Kevan Herold, MD, professor of immunobiology and medicine at Yale School of Medicine, talks about some insurers' requirement for patients to have a first-degree relative with type 1 diabetes to qualify for coverage of teplizumab.
Kevan Herold, MD, professor of immunobiology and medicine at Yale School of Medicine, explains how the participant elgibility criteria from the TrialNet 10 study may have shaped insurers' decisions on teplizumab coverage for type 1 diabetes (T1D). Teplizumab is the first drug to delay the onset of T1D and received FDA approval in November 2022.
Transcript
Can you describe the patient eligibility criteria in the TN-10 study and why that was important for the trial?
The patients needed to come in through our—our as in TrialNet's—Pathway to Prevention study. Now, those individuals were largely relatives, but not exclusively relatives, because if you're found to have stage 2 diabetes outside of TrialNet, you can come in. But basically, these were individuals who had been identified as being double autoantibody positive and had some dysglycemia.
The only reason that it was that way is because when TrialNet started the pathway to prevention, the screening involved screening relatives. The reason we did that is because you enrich for the number of people at risk. I mean, the reason people rob banks is that's where the money is. There's just enrichment of people who are at risk, but the majority of people who are at risk don't have a relative.
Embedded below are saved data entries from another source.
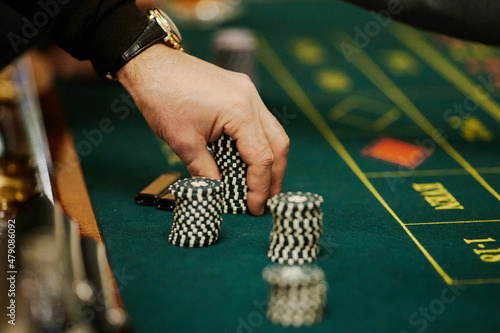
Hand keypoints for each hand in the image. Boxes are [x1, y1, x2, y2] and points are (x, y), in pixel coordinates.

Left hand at [117, 44, 288, 214]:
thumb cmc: (163, 97)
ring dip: (270, 160)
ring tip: (261, 184)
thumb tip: (218, 194)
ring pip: (272, 132)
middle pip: (278, 144)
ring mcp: (248, 92)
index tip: (254, 208)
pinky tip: (247, 159)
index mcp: (241, 111)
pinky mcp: (240, 91)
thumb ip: (205, 171)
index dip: (260, 187)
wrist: (150, 63)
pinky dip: (257, 143)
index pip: (261, 158)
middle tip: (267, 201)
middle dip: (275, 176)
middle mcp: (251, 99)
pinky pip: (258, 121)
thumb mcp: (183, 142)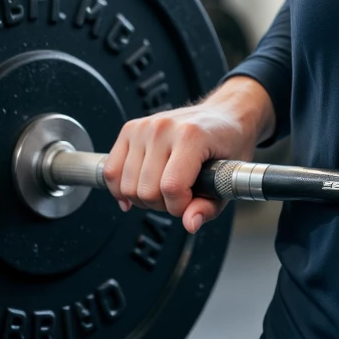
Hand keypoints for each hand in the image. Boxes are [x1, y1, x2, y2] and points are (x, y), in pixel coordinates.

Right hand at [103, 77, 274, 232]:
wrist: (225, 116)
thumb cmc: (228, 143)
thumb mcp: (227, 179)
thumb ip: (207, 207)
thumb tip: (190, 223)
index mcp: (191, 136)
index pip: (170, 188)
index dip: (179, 206)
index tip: (191, 200)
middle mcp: (164, 128)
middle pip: (145, 190)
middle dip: (162, 204)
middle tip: (178, 195)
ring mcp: (144, 127)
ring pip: (126, 185)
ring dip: (143, 198)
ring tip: (162, 188)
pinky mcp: (130, 129)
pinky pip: (110, 170)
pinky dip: (120, 188)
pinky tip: (138, 189)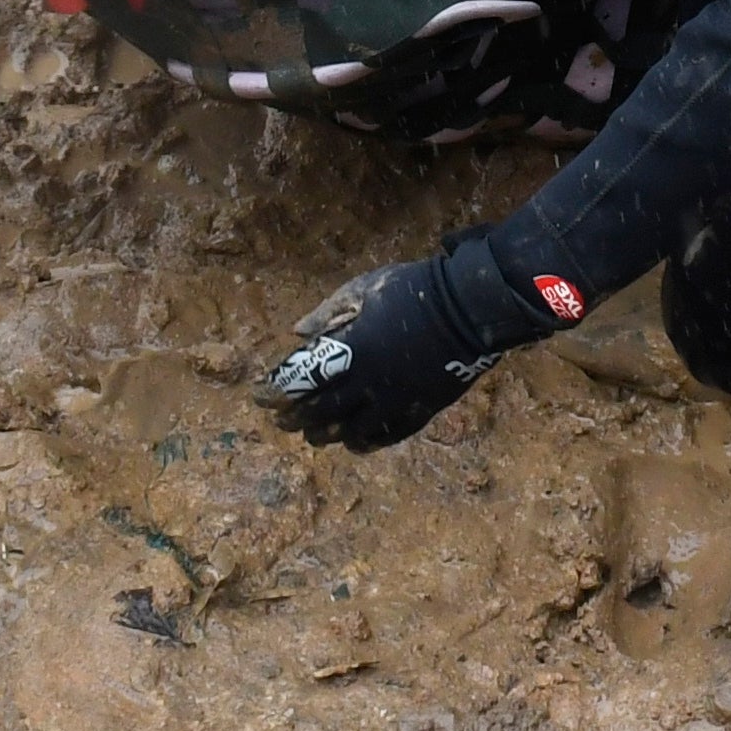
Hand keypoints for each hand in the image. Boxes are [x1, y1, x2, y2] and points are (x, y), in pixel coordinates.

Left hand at [259, 254, 508, 451]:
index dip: (278, 390)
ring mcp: (394, 400)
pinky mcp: (418, 410)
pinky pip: (386, 436)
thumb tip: (298, 332)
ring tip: (315, 436)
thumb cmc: (413, 289)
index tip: (262, 396)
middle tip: (282, 422)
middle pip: (322, 411)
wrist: (469, 309)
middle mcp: (367, 381)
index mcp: (351, 348)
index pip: (302, 379)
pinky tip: (354, 444)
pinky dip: (365, 443)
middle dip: (296, 419)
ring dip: (326, 436)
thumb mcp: (366, 287)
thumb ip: (329, 311)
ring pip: (350, 431)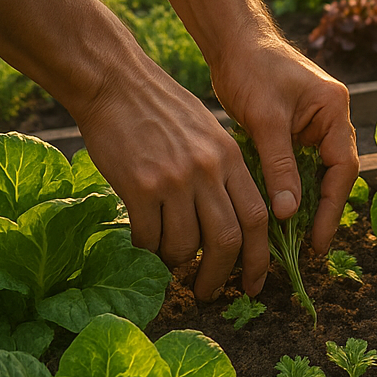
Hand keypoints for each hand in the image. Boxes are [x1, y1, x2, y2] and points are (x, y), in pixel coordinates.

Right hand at [74, 35, 356, 300]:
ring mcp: (174, 179)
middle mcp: (208, 170)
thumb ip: (223, 171)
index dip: (260, 257)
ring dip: (178, 263)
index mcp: (231, 158)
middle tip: (210, 293)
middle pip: (229, 239)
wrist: (116, 84)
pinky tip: (143, 246)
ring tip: (170, 263)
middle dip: (222, 275)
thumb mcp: (208, 132)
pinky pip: (148, 236)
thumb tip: (229, 220)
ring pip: (186, 245)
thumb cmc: (162, 109)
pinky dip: (148, 250)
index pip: (259, 218)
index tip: (254, 283)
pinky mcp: (139, 186)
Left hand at [211, 31, 358, 270]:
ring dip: (304, 203)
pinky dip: (287, 188)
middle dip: (321, 211)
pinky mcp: (292, 129)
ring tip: (293, 239)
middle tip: (307, 248)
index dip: (331, 208)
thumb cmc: (251, 68)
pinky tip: (276, 212)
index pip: (342, 167)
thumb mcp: (266, 119)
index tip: (317, 240)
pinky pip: (296, 166)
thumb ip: (280, 165)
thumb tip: (288, 213)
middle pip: (334, 174)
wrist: (231, 40)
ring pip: (315, 173)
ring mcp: (313, 124)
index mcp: (334, 110)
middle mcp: (330, 119)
Can you expand on your comment about T1D risk among those with first-degree relatives with T1D?
The data largely comes from...it's both TrialNet data and data from other investigators around the world suggesting that if you have stage 2 diabetes, your risk of developing the disease is the same whether or not you have a relative. Overall, it's about 75% of people developing diabetes in 5 years. In fact, in the trial, the median time to developing diabetes was somewhere between 24 and 27 months, so the predictions are spot on.
What is your response to insurance companies requiring patients to have a first-degree relative with T1D to qualify for coverage?
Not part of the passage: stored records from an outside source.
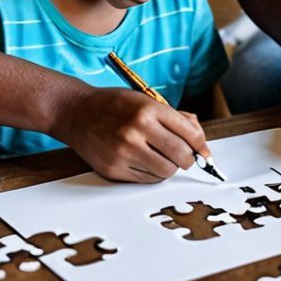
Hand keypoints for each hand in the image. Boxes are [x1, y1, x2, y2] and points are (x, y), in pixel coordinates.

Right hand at [57, 88, 210, 182]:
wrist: (76, 112)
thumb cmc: (114, 105)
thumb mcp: (145, 100)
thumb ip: (174, 117)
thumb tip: (199, 140)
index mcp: (149, 109)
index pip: (189, 133)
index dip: (201, 145)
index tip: (204, 153)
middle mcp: (137, 129)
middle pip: (181, 156)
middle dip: (188, 159)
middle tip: (185, 158)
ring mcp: (124, 151)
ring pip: (165, 172)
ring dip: (169, 168)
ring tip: (161, 158)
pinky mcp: (113, 169)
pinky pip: (146, 180)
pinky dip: (151, 174)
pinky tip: (145, 161)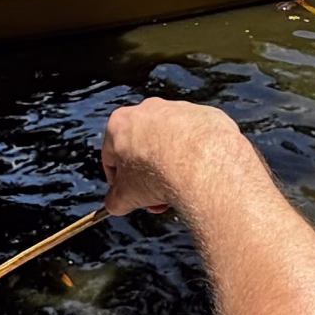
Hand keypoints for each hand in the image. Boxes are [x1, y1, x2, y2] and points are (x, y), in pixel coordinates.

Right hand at [101, 98, 252, 217]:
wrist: (201, 163)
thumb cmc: (159, 172)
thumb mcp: (125, 196)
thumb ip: (115, 200)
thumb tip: (116, 204)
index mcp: (119, 123)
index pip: (111, 156)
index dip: (118, 181)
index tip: (127, 194)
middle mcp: (147, 110)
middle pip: (142, 149)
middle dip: (147, 177)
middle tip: (155, 197)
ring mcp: (177, 111)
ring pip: (169, 144)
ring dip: (170, 168)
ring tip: (177, 190)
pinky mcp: (202, 116)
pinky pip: (194, 140)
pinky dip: (193, 157)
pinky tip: (195, 176)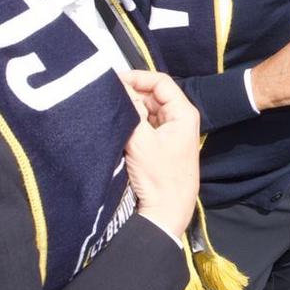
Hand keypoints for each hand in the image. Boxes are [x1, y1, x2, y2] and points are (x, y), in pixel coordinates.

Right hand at [121, 70, 200, 237]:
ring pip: (147, 110)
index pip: (160, 82)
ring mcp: (170, 132)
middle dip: (131, 93)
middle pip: (153, 95)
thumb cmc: (159, 177)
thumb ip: (130, 111)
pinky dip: (132, 121)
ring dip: (130, 108)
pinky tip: (117, 123)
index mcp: (183, 113)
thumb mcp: (141, 140)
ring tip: (109, 109)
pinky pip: (145, 125)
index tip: (115, 80)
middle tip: (107, 95)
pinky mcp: (160, 145)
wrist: (166, 212)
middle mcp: (179, 119)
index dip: (138, 78)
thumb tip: (119, 88)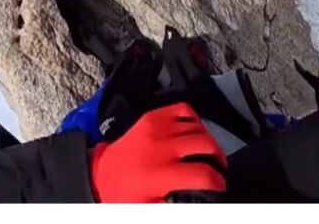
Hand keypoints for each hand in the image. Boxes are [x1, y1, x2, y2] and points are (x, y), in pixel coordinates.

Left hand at [88, 102, 225, 202]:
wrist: (100, 176)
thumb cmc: (124, 195)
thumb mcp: (150, 209)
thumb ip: (177, 205)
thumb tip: (200, 201)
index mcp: (158, 175)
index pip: (203, 174)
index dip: (217, 183)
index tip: (219, 187)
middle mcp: (158, 147)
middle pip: (206, 145)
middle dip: (218, 159)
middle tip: (217, 169)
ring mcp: (155, 128)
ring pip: (198, 127)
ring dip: (207, 140)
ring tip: (207, 154)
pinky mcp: (151, 117)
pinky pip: (183, 110)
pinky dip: (193, 120)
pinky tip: (193, 133)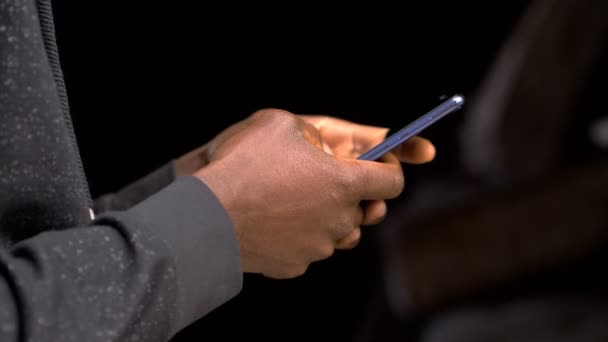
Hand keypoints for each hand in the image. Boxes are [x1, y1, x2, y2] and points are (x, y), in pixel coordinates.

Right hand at [192, 109, 408, 278]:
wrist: (207, 215)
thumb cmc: (244, 163)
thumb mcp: (280, 123)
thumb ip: (312, 132)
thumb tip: (317, 146)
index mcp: (344, 184)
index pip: (393, 182)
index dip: (390, 169)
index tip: (379, 164)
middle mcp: (339, 220)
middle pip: (363, 210)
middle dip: (349, 194)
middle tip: (319, 179)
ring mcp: (317, 247)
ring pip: (336, 232)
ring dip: (326, 217)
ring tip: (294, 200)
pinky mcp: (295, 266)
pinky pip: (307, 249)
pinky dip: (298, 236)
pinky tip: (273, 222)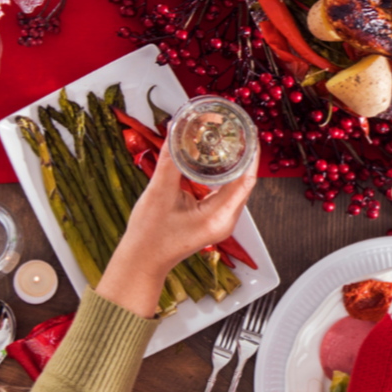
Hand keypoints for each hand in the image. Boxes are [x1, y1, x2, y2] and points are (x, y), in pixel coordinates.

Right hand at [96, 141, 256, 317]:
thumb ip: (169, 160)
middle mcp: (225, 220)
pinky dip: (224, 175)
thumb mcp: (158, 193)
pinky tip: (219, 160)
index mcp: (218, 217)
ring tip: (231, 139)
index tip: (248, 133)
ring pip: (236, 186)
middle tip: (238, 130)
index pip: (246, 180)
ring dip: (235, 164)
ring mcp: (221, 221)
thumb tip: (175, 131)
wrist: (141, 261)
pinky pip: (226, 192)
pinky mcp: (213, 219)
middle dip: (243, 155)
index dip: (250, 154)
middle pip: (244, 182)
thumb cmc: (149, 237)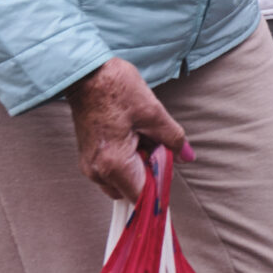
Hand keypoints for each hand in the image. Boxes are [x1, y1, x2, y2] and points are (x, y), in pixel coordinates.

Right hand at [66, 57, 188, 201]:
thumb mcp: (154, 113)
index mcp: (114, 164)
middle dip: (150, 174)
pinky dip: (127, 161)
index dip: (160, 190)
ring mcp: (90, 166)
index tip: (171, 176)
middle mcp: (97, 172)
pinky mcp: (88, 158)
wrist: (87, 75)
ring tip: (143, 137)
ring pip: (122, 181)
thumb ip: (173, 140)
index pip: (142, 196)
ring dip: (138, 167)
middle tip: (158, 146)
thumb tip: (186, 157)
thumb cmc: (116, 90)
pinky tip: (132, 137)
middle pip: (132, 190)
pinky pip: (112, 171)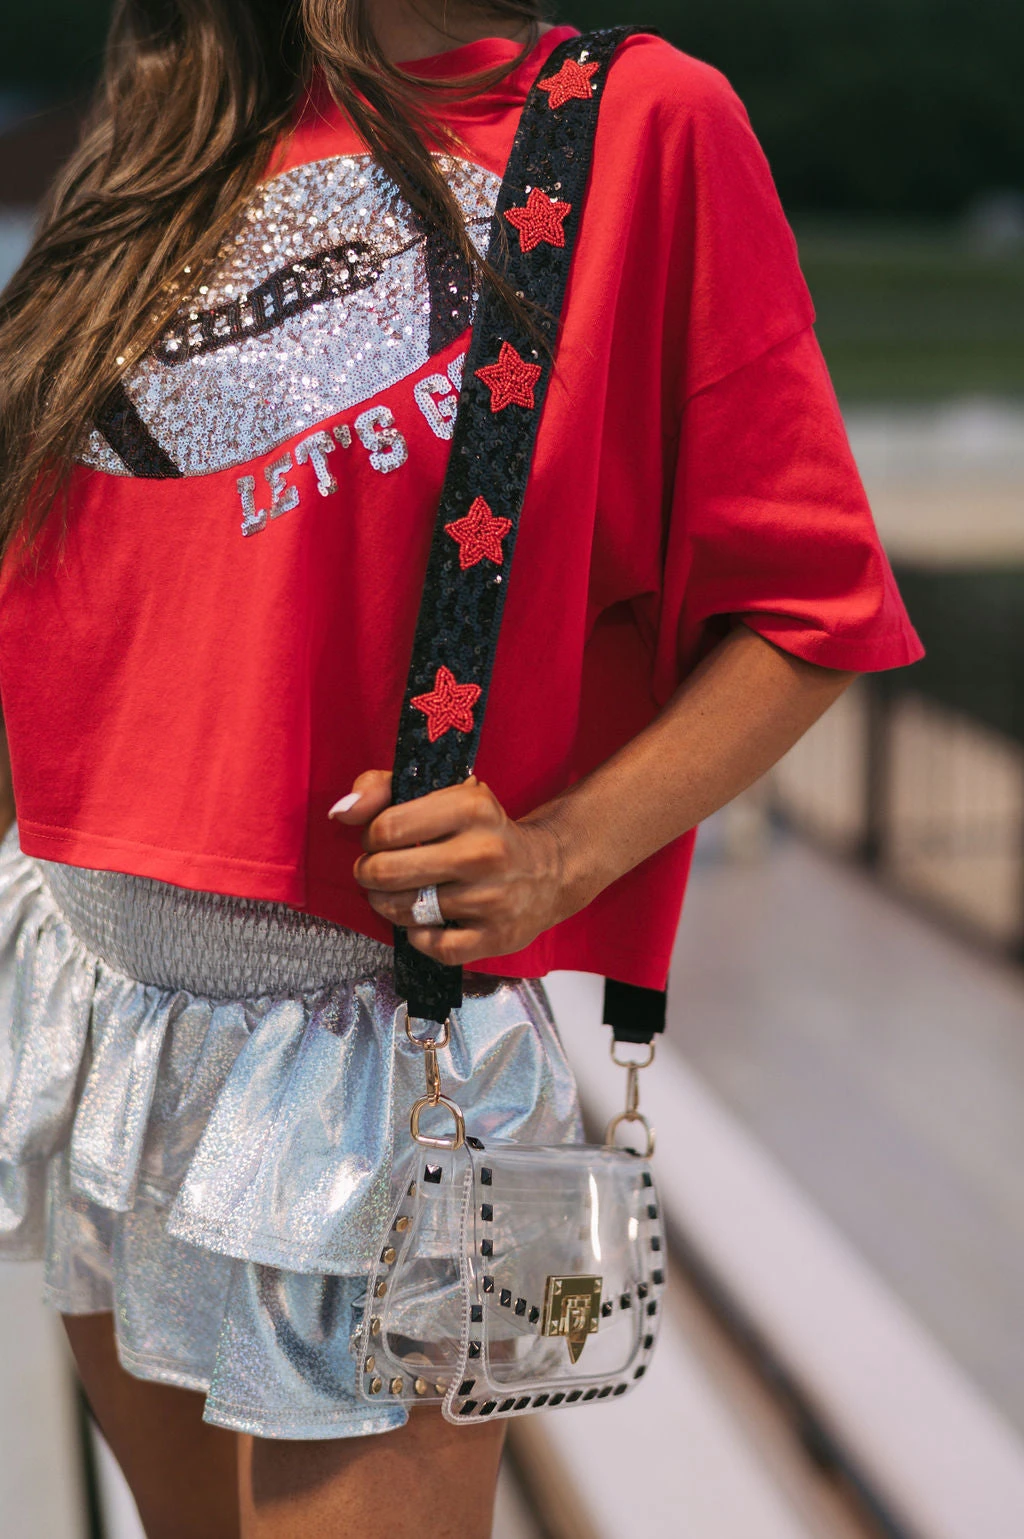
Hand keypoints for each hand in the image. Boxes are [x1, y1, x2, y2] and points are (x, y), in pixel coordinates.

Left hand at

I mean, it's a severe restriction, because most people who will develop diabetes don't have a relative; the vast majority of people don't. With the understanding that stage 2 diabetes is something that happens before you present with clinical diabetes—we call it stage 3—then you potentially would miss all these people.
I think that's a mistake they're making. I don't think that's appropriate, and I think it's not enabling people who potentially could benefit to get access to the drug. Look, where we want to go with this is we're now thinking we'd like to promote universal screening. I mean, that's what was done in Bavaria. Now that we have something to do for delay or prevention of diabetes, why don't we screen all school-aged children? I mean, we screen for a lot of things that are much less common than type 1 diabetes.
This transcript has been lightly edited for clarity.